(EXTRACTED TEXT)
It is found in Angola, Botswana, Democratic Republic of the Congo, Malawi, Mozambique, Namibia, South Africa, Swaziland, Tanzania, Zambia, and Zimbabwe.
Distribution and habitat
Occurs from Angola to southern Tanzania south to southern Africa, where it is common to locally abundant across northern Namibia, northern and south-eastern Botswana, Zimbabwe, Mozambique, Swaziland and north-eastern South Africa. It generally prefers semi-arid savanna woodland, such as Acacia, bushwillow (Combretum) and riparian thickets, Zambezi teak (Baikiaea plurijuga) and mixed miombo (Brachystegia) woodland.
Predators and parasites
It has been recorded as prey of the following mammals:
Felis cattus (Domestic cat)
Galerella sanguinea (Slender mongoose)
It has been recorded as host of the Klaas's cuckoo.
It mainly eats nectar supplemented with arthropods, often joining mixed-species foraging flocks in the day, along with other sunbirds at large sources of nectar. In the late afternoon it regularly hawks insects aerially and gleans invertebrates from foliage.
(End EXTRACTED TEXT)
(SOURCE INFORMATION)
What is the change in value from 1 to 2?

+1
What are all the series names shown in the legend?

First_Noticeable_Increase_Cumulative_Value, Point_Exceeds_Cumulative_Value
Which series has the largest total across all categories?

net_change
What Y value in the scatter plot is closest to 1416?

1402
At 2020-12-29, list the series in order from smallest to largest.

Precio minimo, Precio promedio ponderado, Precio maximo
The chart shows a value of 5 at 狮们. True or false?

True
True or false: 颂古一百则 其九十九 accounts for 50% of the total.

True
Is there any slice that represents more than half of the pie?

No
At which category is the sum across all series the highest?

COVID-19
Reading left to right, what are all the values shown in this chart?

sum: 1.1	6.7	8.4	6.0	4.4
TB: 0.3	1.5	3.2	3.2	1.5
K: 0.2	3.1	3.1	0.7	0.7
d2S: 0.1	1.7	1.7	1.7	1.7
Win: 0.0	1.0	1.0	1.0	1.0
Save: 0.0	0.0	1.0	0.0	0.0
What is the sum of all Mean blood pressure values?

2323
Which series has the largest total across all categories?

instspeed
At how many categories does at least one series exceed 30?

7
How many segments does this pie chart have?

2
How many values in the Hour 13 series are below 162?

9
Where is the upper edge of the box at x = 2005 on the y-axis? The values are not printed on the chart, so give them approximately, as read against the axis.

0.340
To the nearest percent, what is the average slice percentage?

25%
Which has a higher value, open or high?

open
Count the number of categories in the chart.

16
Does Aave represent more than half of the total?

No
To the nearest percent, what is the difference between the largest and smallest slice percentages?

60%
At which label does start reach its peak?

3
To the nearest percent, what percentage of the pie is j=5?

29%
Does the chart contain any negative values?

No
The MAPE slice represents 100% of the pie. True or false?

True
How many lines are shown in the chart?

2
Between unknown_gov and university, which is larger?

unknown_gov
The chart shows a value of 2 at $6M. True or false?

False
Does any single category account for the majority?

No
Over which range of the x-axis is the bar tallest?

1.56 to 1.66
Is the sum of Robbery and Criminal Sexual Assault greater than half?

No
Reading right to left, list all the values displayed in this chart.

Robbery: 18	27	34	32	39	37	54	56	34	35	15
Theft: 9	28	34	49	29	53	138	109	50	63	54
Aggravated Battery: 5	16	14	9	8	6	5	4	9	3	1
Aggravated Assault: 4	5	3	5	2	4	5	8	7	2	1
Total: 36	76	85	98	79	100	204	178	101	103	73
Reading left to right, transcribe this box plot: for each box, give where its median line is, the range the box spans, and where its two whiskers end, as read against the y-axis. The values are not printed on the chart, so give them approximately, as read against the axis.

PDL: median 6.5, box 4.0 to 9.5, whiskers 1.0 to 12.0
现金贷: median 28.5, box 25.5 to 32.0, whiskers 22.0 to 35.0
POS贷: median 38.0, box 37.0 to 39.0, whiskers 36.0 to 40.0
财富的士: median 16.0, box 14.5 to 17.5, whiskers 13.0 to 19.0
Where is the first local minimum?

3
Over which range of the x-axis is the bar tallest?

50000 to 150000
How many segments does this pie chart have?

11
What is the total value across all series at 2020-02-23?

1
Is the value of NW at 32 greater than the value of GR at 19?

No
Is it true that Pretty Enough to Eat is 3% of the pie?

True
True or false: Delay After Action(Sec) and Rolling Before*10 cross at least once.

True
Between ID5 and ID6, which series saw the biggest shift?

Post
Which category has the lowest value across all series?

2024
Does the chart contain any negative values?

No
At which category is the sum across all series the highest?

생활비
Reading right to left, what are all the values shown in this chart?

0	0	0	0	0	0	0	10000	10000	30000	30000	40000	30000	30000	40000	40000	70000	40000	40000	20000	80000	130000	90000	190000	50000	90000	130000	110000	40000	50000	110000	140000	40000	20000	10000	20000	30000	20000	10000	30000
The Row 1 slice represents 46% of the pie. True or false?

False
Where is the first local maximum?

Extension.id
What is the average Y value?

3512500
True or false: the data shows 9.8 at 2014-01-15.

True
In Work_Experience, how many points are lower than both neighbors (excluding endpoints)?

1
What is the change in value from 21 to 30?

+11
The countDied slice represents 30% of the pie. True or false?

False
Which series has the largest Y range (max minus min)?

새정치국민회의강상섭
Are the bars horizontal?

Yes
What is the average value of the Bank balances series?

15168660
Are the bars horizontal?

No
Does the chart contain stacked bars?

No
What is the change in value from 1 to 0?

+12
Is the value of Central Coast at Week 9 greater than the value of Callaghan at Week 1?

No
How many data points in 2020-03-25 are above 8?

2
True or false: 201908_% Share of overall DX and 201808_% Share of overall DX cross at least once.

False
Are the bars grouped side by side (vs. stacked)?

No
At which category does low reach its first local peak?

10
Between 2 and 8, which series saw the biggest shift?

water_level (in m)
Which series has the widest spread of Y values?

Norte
(End SOURCE INFORMATION)
▸ TASK INSTRUCTIONS:
**1.** In the sunbird text, what cuckoo is the bird recorded as a host of?
**2.** Please carry on the sunbird text, starting after its final sentence.

▸ ANSWERS BY ITEM NUMBER:
**1.** Klaas's cuckoo

**2.**
The following food items have been recorded in its diet:
The nest (see image) is built solely by the female in about 5–8 days, consisting of an untidy oval-shaped structure made of dry material such as grass and leaves, bound together with spider web. The outside is decorated with bits of leaves and bark, while the interior is thickly lined with plant down, sometimes along with feathers and wool. It is typically attached to the branches or thorns of a plant, such as a Queen-of-the-night cactus (Cereus jamacaru), prickly-pear cactus (Opuntia) or a tree, sometimes alongside active paper wasp (Belanogaster) nests.
Egg-laying season is from June–March, peaking from September–December.
It lays 1-3 eggs, which are incubated solely by the female for 13–14 days.
The chicks are brooded solely by the female but fed by both parents, leaving the nest after about 14–15 days, after which they continue to roost at the nest for about 4-14 more days.
Not threatened, in fact it seems to have benefited from the fragmentation and disturbance of miombo (Bracystegia) woodland in Zimbabwe.